C.difficile, also called C.diff or CDI (Clostridium difficile infection), is a bacterial infection of the intestinal tract. The infection causes watery diarrhea and cramping. The effects can range from mild to life-threatening. Even in its mild form, C.diff causes inflammation of the lining of the colon and irritation or damage to nerve endings. This inflammatory state may cause bloody stools that also contain mucus.
What Are the Dangers?
As with any diarrhea, there is a risk of dehydration. Severe cases of C.diff can cause diarrhea 10 or more times a day. Also, the inflammation of the colon can lead to anemia, swelling of the intestines, ulceration of the intestines, sepsis and kidney failure. Loss of appetite and loss of fluids could lead to rapid weight loss and heart rhythm problems.
What Causes C.difficile?
While the C. diff bacteria and its spores are found throughout the environment, most people do not acquire an infection from exposure. People who have recently taken antibiotics or PPI’s are at highest risk of acquiring a C.diff infection. These two medications have a detrimental affect on two different systems in our intestines that keep them healthy
How Do These Two Medications Lead to C.diff Infection?
Proton Pump Inhibitors, also called PPI’s (such as Prilosec, Prevacid or Omeprazole), lower stomach acid. Since stomach acid is the first line of defense against the invasion of bacteria into our intestines, having low stomach acid can allow C.diff spores to make it through the stomach unharmed.
We each carry trillions of bacteria in our colon. When these bacteria are in balance, they act as protectors of our intestinal tract. Unfortunately, antibiotics do not discriminate between pathogenic bacteria and our beneficial commensal bacteria. Thus, populations of our beneficial bacteria become depleted after a round of antibiotics and that leaves an opening for C.diff to take root and spread.
The second way that these medications can lead to an infection has to do with bile. Our biliary system starts with the excretion of bile into our small intestines. It works like a detergent, picking up fats in our small intestine and cleaning them through the system. If antibiotics have altered bacterial composition, that alteration can both make changes to the composition of the bile as well as increase bacterial populations that become increasingly tolerant to the cleaning mechanism in bile. C.diff is one of the bacterium that become resistant to the antibacterial nature of bile. In addition the alteration in the composition of the bile can act as a breeding ground for C.diff spores. These spores germinate in this unhealthy bile and cause an increase in the C.diff population.
How Do You Treat C.diff?
Ironically, the traditional treatment for C.diff is antibiotics. Originally, Vancomycin and Flagyl, and more recently, Dificid has been added as an option. The success rate for these antibiotics vary from 60-90%, with Flagyl being least effective and usually reserved for mild cases.
Dificid has been heralded as the new treatment because it was formulated specifically for C.diff. It had a 80-90% success rate in a study of 676 patience. The benefit of Dificid is that it is a narrow spectrum antibiotic that does less damage to the microbiota. It also decreases the production of toxins from C.diff, which can lesson the damage caused by the disease. It is also a sporicidal, which can help prevent recurrences. However, 21% of the patients on Dificid had serious adverse response to the antibiotic, including nausea, vomiting, abdominal pain, low white blood cell counts, and intestinal hemorrhage.

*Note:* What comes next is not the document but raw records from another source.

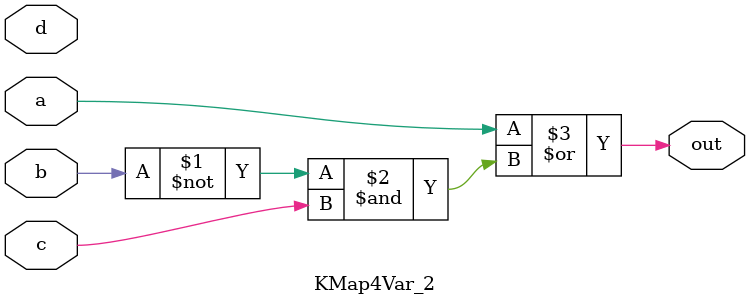
<source format=v>
module KMap4Var_2 (
    input a,
    input b,
    input c,
    input d,
    output out
);
    /* x = don't care
    cd\ab 00 01 11 10
    -----------------
    00    x  0  1  1
    01    0  0  x  x
    11    0  1  1  1
    10    0  1  1  1
    */

    assign out = a | ~b & c;
endmodule
</source>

Fecal transplants (FMT) are the latest treatment for C.diff. They have a 80-90% success rate on the first infusion, depending on method used. If there is a recurrence, FMT has a higher success rating on the second attempt 93-98%. This makes it stand out from antibiotics which all have significantly lower success rates on the second attempt. Adverse reactions to FMT have been recorded as bloating, nausea and gas. Long term follow up show that people who receive FMT for C.diff have a healthier microbiome that has been observed up to 21 weeks after treatment. This improvement of microbial diversity can prevent future relapse.
Nerandzic, M. M., Pultz, M. J., & Donskey, C. J. (2009). Examination of Potential Mechanisms To Explain the Association between Proton Pump Inhibitors and Clostridium difficile Infection . Antimicrobial Agents and Chemotherapy, 53(10), 4133–4137. http://doi.org/10.1128/AAC.00252-09
Nie, Y., Hu, J., & Yan, X. (2015). Cross-talk between bile acids and intestinal microbiota in host metabolism and health . Journal of Zhejiang University. Science. B, 16(6), 436–446. http://doi.org/10.1631/jzus.B1400327
Morrow, Thomas MD, 2011, Fewer Recurrent Infections of C. difficile Seen With Fidaxomicin, https://www.managedcaremag.com/archives/2011/7/fewer-recurrent-infections-c-difficile-seen-fidaxomicin
Brandt et al., “Long-Term Follow-Up of Colonoscopic Fecal Microbiota Transplant for Recurrent Clostridium Difficile Infection.”